CHIE-CHAN E IO

di Giorgio Amitrano
tratto dal romanzo di Banana Yoshimoto
commissione del Napoli Teatro Festival Italia
per la regia di Carmelo Rifici
con Caterina Carpio, Alessia Giangiuliani, Guglielmo Menconi, Francesca Porrini, Cinzia Spanò
scene Guido Buganza
luci Jean-Luc Chanonat
stylist Simone Valsecchi
con il patrocinio della Fondazione Italia Giappone una produzione Napoli Teatro Festival Italia – Mercadante Teatro Stabile di Napoli – Teatro Eliseo

Giorgio Amitrano, su commissione del Napoli Teatro Festival Italia, nell’ambito del quale debutterà il 13 giugno prossimo, ha adattato per la scena l’ultimo romanzo di Banana Yoshimoto immaginado “il monologo interiore di Kaori, fluire attraversando le voci, i volti, i corpi di quattro attrici, come in un gioco polifonico che solo ogni tanto si solidifica in scene tradizionali, nelle quali il testo è diviso in un gioco di battute che rimbalzano in personaggi riconoscibili”. Nelle sue note di regia Carmelo Rifici definisce Chie-Chan e Io un testo enigmatico. “Attraverso il racconto di un avvenimento, un incidente d’auto non grave capitato alla cugina della protagonista, la scrittrice giapponese sviluppa  un discorso sul tema del desiderio, o meglio, sul conflitto tra desideri materiali e quelli dell’“anima”. È il punto di partenza di un testo costruito come una ragnatela, un labirinto della mente in cui i pensieri si moltiplicano all’infinito.
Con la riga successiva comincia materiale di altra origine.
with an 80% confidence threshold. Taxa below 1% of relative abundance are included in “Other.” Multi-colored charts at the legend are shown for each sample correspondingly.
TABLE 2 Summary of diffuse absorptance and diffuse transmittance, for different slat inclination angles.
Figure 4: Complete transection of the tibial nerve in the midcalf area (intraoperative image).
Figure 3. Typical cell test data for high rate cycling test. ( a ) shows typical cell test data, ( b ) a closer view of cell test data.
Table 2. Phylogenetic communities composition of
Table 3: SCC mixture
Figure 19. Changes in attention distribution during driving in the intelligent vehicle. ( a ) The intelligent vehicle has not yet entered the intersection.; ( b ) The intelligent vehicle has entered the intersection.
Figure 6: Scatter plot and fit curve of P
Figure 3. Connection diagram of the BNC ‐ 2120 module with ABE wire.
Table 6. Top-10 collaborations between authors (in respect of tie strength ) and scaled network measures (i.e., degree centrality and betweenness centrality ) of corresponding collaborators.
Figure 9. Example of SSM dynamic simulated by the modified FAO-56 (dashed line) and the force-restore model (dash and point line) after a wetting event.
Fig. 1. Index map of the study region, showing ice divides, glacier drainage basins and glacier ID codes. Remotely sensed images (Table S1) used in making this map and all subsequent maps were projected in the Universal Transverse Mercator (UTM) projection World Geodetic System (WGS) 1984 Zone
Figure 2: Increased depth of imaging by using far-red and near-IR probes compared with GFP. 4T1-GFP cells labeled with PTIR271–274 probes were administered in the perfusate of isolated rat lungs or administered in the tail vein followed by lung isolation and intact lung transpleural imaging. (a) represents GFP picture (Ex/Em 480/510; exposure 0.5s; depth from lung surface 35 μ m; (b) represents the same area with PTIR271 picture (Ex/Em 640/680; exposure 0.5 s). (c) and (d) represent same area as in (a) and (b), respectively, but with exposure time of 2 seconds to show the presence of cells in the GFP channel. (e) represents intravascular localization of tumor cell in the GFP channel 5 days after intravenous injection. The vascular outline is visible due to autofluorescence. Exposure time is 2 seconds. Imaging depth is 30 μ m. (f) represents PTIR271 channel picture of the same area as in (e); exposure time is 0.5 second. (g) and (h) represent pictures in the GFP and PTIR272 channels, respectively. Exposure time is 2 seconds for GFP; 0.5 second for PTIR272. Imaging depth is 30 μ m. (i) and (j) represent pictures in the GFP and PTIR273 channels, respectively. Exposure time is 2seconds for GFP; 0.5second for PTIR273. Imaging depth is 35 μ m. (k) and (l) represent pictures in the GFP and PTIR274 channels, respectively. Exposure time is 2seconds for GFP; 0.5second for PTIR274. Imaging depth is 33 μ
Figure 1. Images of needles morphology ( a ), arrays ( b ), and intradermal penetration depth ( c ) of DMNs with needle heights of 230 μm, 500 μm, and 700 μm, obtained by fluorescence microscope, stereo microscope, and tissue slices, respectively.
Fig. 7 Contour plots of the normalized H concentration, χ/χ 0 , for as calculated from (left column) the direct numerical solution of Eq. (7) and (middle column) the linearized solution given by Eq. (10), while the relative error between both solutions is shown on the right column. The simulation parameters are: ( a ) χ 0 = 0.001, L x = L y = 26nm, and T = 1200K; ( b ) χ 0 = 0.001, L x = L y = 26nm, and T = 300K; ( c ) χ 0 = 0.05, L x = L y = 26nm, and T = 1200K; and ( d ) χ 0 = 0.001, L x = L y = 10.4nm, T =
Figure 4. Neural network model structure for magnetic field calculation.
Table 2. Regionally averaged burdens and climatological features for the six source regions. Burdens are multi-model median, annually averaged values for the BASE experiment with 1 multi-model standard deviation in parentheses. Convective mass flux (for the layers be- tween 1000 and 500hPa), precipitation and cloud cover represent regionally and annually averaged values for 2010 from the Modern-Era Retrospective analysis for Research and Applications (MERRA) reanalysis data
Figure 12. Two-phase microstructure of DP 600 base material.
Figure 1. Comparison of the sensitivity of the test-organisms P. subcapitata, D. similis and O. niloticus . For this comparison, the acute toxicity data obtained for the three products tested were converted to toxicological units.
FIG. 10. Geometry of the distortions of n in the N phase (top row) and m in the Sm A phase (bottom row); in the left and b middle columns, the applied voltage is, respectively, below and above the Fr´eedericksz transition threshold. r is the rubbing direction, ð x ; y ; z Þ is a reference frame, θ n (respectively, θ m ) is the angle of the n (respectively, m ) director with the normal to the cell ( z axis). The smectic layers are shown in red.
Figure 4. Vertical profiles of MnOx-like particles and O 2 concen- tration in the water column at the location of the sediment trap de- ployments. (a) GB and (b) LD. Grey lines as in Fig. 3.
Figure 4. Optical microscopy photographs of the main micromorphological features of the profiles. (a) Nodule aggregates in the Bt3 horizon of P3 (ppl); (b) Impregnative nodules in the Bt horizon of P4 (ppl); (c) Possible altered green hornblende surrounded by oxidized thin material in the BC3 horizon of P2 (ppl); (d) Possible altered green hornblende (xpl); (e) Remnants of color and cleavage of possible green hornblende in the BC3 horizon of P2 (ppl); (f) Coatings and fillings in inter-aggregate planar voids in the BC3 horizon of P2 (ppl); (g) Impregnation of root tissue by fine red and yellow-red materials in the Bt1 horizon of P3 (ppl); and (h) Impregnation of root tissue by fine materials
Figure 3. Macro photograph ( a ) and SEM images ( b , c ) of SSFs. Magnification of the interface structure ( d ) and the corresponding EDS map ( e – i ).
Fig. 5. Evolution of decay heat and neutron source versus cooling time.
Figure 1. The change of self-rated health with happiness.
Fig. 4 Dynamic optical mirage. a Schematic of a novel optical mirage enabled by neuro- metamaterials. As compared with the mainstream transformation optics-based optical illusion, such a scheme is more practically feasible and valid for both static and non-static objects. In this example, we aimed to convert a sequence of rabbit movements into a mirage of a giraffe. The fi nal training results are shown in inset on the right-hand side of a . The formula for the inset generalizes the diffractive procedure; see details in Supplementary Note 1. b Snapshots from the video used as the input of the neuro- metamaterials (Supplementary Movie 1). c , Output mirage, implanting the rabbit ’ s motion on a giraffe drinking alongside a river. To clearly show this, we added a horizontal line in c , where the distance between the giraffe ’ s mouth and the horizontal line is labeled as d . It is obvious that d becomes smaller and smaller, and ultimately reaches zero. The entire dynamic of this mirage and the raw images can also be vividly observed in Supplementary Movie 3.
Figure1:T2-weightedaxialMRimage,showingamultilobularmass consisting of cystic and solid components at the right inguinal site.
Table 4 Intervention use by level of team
Per questo si è deciso di dare più voci al personaggio principale, in modo da permettergli di continuare ad interloquire con se stesso.  La realizzazione del desiderio, sia materiale che spirituale, si attua durante l’attività onirica, la regia si appropria di questo dato per costruire uno spettacolo immerso in un’atmosfera da sogno. Gli avvenimenti, i pensieri, le contraddizioni che si susseguono in maniera caotica, confusa, senza logica realistica nella mente di Kaori, la protagonista, sono giustificati da una rappresentazione che procede come un sogno continuo, un sogno dentro il sogno. A volte effimero, come quello di una vita di lusso (molti sono gli episodi ambientati in ristoranti eleganti o nella moda) a volte inquieto e disarmante, riflesso delle paure che attanagliano l’individuo: la paura della solitudine, della malattia, della morte “.